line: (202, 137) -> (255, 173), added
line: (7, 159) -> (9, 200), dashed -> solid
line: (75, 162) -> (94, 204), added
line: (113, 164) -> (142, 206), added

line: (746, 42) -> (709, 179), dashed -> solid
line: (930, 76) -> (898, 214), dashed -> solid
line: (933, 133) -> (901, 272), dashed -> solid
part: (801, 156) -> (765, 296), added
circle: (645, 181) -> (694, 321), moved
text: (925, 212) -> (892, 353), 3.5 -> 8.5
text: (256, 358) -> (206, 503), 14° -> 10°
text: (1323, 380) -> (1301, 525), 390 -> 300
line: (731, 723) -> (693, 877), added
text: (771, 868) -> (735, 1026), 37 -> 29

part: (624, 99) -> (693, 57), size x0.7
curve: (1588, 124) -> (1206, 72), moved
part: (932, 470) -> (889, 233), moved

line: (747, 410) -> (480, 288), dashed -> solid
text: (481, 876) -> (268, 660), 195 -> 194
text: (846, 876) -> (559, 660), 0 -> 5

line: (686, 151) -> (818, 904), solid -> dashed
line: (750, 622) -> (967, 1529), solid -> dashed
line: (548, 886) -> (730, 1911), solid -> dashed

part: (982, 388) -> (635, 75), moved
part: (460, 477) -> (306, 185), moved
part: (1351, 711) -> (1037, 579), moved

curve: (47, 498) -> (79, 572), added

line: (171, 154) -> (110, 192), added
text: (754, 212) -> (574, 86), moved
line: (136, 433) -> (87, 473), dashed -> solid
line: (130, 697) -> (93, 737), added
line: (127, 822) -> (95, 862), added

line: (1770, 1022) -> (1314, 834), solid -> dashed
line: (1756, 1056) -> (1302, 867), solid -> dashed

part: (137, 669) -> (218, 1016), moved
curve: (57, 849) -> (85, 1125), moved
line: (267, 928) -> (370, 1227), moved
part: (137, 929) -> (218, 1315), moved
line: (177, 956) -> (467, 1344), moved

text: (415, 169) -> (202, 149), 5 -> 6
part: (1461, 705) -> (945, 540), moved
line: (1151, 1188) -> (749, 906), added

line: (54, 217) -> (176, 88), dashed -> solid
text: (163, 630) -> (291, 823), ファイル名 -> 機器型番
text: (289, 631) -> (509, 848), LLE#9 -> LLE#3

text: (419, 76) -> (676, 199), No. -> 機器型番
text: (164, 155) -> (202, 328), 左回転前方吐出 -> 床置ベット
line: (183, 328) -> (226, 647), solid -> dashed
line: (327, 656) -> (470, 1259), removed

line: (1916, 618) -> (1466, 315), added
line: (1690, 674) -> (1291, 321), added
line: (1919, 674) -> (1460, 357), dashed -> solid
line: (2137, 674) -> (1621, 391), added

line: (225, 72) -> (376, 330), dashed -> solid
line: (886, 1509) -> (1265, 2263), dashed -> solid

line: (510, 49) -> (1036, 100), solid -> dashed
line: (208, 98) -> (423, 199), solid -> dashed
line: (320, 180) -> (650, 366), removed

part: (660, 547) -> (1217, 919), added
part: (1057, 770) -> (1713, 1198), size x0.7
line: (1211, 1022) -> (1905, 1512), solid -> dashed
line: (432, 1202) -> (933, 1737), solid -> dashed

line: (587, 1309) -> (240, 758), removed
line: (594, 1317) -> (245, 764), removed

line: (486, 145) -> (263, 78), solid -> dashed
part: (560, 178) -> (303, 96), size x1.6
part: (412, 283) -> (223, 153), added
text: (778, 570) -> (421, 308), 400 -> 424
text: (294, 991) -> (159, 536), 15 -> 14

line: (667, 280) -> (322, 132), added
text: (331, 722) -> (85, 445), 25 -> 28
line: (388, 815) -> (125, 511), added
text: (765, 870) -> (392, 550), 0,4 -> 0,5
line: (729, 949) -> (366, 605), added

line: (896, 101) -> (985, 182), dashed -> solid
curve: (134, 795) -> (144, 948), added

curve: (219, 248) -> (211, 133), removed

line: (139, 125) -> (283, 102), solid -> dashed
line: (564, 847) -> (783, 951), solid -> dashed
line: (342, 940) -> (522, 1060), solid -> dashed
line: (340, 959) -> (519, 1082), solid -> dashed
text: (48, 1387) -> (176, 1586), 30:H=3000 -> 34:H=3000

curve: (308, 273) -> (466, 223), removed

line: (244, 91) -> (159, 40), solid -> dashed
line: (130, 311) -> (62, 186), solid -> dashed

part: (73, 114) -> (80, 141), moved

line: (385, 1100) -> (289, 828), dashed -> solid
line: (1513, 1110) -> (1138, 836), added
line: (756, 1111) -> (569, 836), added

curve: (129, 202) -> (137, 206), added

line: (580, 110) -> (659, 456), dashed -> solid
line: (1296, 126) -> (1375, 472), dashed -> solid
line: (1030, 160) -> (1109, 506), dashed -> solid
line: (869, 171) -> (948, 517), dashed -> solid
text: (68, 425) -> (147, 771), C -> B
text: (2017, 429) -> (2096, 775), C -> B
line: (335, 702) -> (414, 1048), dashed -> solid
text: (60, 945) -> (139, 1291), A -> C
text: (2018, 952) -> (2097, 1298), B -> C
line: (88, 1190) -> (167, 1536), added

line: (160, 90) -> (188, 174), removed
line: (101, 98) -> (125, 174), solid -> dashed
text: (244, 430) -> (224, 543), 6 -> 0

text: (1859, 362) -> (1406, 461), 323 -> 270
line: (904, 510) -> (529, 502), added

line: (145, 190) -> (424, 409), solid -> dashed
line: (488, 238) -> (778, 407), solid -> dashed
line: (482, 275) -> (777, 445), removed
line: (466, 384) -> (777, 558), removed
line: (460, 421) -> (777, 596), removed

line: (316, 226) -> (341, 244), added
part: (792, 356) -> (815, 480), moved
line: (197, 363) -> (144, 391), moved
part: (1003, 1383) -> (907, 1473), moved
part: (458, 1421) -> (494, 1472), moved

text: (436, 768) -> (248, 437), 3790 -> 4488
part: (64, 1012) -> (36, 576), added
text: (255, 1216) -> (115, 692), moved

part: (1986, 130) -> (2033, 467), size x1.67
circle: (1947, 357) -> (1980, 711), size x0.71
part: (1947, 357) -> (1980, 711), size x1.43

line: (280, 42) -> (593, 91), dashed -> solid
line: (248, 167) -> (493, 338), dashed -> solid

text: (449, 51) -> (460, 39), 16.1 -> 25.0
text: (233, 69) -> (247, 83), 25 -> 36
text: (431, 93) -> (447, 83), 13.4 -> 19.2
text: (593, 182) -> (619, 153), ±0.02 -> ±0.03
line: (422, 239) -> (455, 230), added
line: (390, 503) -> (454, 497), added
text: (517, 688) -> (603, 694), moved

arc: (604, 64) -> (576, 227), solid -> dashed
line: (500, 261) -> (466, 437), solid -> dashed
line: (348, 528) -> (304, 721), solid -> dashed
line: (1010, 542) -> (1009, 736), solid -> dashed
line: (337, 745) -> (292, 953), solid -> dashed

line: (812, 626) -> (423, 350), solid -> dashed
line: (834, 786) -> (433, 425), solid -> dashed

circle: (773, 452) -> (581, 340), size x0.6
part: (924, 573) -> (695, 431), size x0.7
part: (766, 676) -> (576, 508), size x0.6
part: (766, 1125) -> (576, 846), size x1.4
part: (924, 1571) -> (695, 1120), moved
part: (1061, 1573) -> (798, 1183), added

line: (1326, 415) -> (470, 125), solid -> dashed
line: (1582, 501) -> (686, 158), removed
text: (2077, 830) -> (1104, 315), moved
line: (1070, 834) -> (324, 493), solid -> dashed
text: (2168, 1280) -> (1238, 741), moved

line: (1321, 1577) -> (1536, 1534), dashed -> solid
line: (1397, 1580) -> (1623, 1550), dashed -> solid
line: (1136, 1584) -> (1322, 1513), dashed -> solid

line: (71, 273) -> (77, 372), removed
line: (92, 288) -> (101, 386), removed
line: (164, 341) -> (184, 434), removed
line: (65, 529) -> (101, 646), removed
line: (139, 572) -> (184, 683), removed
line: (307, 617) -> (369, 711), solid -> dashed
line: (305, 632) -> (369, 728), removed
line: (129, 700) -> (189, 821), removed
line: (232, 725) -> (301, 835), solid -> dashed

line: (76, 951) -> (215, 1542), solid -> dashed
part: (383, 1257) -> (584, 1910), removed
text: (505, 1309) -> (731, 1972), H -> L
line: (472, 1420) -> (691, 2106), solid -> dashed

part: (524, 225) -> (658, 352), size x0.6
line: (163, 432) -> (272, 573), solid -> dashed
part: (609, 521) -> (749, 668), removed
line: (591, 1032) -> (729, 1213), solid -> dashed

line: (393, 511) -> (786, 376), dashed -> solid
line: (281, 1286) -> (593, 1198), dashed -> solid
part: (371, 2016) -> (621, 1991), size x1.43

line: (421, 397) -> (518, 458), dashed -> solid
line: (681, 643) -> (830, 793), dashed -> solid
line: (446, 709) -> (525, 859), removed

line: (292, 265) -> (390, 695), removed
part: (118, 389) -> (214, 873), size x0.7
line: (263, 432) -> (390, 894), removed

————————

● PROBLEM
Return, with no change at all, every line in the entries above from the line containing "text: (163, 630) -> (291, 823), ファイル名 -> 機器型番" through the line containing "line: (385, 1100)".

● YOUR RESPONSE
text: (163, 630) -> (291, 823), ファイル名 -> 機器型番
text: (289, 631) -> (509, 848), LLE#9 -> LLE#3

text: (419, 76) -> (676, 199), No. -> 機器型番
text: (164, 155) -> (202, 328), 左回転前方吐出 -> 床置ベット
line: (183, 328) -> (226, 647), solid -> dashed
line: (327, 656) -> (470, 1259), removed

line: (1916, 618) -> (1466, 315), added
line: (1690, 674) -> (1291, 321), added
line: (1919, 674) -> (1460, 357), dashed -> solid
line: (2137, 674) -> (1621, 391), added

line: (225, 72) -> (376, 330), dashed -> solid
line: (886, 1509) -> (1265, 2263), dashed -> solid

line: (510, 49) -> (1036, 100), solid -> dashed
line: (208, 98) -> (423, 199), solid -> dashed
line: (320, 180) -> (650, 366), removed

part: (660, 547) -> (1217, 919), added
part: (1057, 770) -> (1713, 1198), size x0.7
line: (1211, 1022) -> (1905, 1512), solid -> dashed
line: (432, 1202) -> (933, 1737), solid -> dashed

line: (587, 1309) -> (240, 758), removed
line: (594, 1317) -> (245, 764), removed

line: (486, 145) -> (263, 78), solid -> dashed
part: (560, 178) -> (303, 96), size x1.6
part: (412, 283) -> (223, 153), added
text: (778, 570) -> (421, 308), 400 -> 424
text: (294, 991) -> (159, 536), 15 -> 14

line: (667, 280) -> (322, 132), added
text: (331, 722) -> (85, 445), 25 -> 28
line: (388, 815) -> (125, 511), added
text: (765, 870) -> (392, 550), 0,4 -> 0,5
line: (729, 949) -> (366, 605), added

line: (896, 101) -> (985, 182), dashed -> solid
curve: (134, 795) -> (144, 948), added

curve: (219, 248) -> (211, 133), removed

line: (139, 125) -> (283, 102), solid -> dashed
line: (564, 847) -> (783, 951), solid -> dashed
line: (342, 940) -> (522, 1060), solid -> dashed
line: (340, 959) -> (519, 1082), solid -> dashed
text: (48, 1387) -> (176, 1586), 30:H=3000 -> 34:H=3000

curve: (308, 273) -> (466, 223), removed

line: (244, 91) -> (159, 40), solid -> dashed
line: (130, 311) -> (62, 186), solid -> dashed

part: (73, 114) -> (80, 141), moved

line: (385, 1100) -> (289, 828), dashed -> solid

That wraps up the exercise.